JABAR EKSPRES – Jaksa Agung Muda Tindak Pidana Khusus Kejaksaan Agung (Jampidsus Kejagung) telah menetapkan Budi Said (BS), yang dikenal sebagai “crazy rich” asal Surabaya, sebagai tersangka dalam kasus dugaan pemufakatan jahat dalam jual beli emas ANTAM.
Budi Said ditahan di Rutan Salemba cabang Kejaksaan Agung setelah menjalani pemeriksaan di Gedung Bundar (Jampidsus) Jakarta.
“Berdasarkan hasil pemeriksaan secara intensif, hari ini kita naikkan status yang bersangkutan sebagai tersangka,” kata Direktur Penyidikan (Dirdik) pada Jampidsus Kejaksaan Agung, Kuntadi.
Menurut Direktur Penyidikan pada Jampidsus Kejaksaan Agung, Kuntadi, kasus ini terjadi antara bulan Maret hingga November 2018. Budi Said, bersama dengan beberapa orang, diduga melakukan pemufakatan jahat dan merekayasa transaksi jual beli emas.

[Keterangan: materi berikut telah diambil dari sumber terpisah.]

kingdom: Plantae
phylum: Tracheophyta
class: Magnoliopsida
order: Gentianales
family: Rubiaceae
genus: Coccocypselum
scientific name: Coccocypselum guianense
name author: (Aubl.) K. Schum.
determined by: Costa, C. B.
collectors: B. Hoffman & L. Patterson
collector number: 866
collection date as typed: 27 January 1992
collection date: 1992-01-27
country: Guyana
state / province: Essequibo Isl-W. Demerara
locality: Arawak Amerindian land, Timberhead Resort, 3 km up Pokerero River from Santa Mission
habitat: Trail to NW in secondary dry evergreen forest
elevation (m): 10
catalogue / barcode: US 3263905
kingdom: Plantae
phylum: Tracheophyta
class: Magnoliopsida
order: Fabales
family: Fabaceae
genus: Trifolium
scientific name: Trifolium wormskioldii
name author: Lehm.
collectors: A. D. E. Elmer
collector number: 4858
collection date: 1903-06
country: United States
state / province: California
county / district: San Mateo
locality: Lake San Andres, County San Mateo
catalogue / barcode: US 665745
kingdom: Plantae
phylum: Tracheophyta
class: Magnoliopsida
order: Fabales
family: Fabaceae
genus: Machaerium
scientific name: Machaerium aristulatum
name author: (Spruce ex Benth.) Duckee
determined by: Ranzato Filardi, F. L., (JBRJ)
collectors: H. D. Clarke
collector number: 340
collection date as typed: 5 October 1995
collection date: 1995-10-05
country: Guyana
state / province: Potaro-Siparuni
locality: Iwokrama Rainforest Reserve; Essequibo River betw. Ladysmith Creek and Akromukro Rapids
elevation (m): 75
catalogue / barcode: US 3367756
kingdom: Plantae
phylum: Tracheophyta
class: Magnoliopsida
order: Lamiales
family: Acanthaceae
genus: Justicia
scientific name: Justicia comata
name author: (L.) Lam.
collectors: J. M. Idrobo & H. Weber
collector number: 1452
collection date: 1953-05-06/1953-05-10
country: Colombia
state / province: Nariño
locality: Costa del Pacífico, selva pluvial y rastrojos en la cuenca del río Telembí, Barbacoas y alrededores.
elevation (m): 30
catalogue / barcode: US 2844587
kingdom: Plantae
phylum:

“Beberapa nama tersebut merupakan karyawan PT ANTAM,” ujar Kuntadi.
Baca Juga: Akibat Dendam, Ayah dan Anak Lakukan Pembacokan di Majalaya
Kuntadi menjelaskan bahwa mereka menetapkan harga jual di bawah harga yang telah ditetapkan oleh PT ANTAM, dengan alasan adanya potongan harga dari perusahaan tersebut, meskipun PT ANTAM sebenarnya tidak melakukan diskon.
Untuk menutupi transaksi ilegal ini, Budi Said dan rekan-rekannya menggunakan pola transaksi di luar mekanisme yang telah ditetapkan oleh PT ANTAM. Hal ini mengakibatkan PT ANTAM tidak dapat mengontrol jumlah logam mulia dan uang yang ditransaksikan, menyebabkan adanya selisih yang besar antara jumlah uang yang diberikan tersangka dan logam mulia yang diserahkan.
“Akibat adanya selisih tersebut, untuk menutupinya, pelaku kemudian membuat surat yang diduga palsu yang pada intinya membuat seolah-olah transaksi telah dilakukan dan benar bahwa PT ANTAM mengalami kekurangan dalam penyerahan logam mulia,” ucap Kuntadi.
Kuntadi mengungkapkan bahwa tersangka dan oknum-oknum tersebut juga membuat surat palsu yang membuat seolah-olah transaksi telah dilakukan dan PT ANTAM mengalami kekurangan dalam penyerahan logam mulia.
Akibat tindakan curang ini, PT ANTAM mengalami kerugian sebesar 1,136 ton logam mulia atau sekitar Rp1,1 triliun. Kasus ini ditangani oleh Jampidsus sejak Desember 2023 dan Kepala Pusat Penerangan Hukum Kejaksaan Agung, Ketut Sumedana, menyebutnya sebagai kasus baru.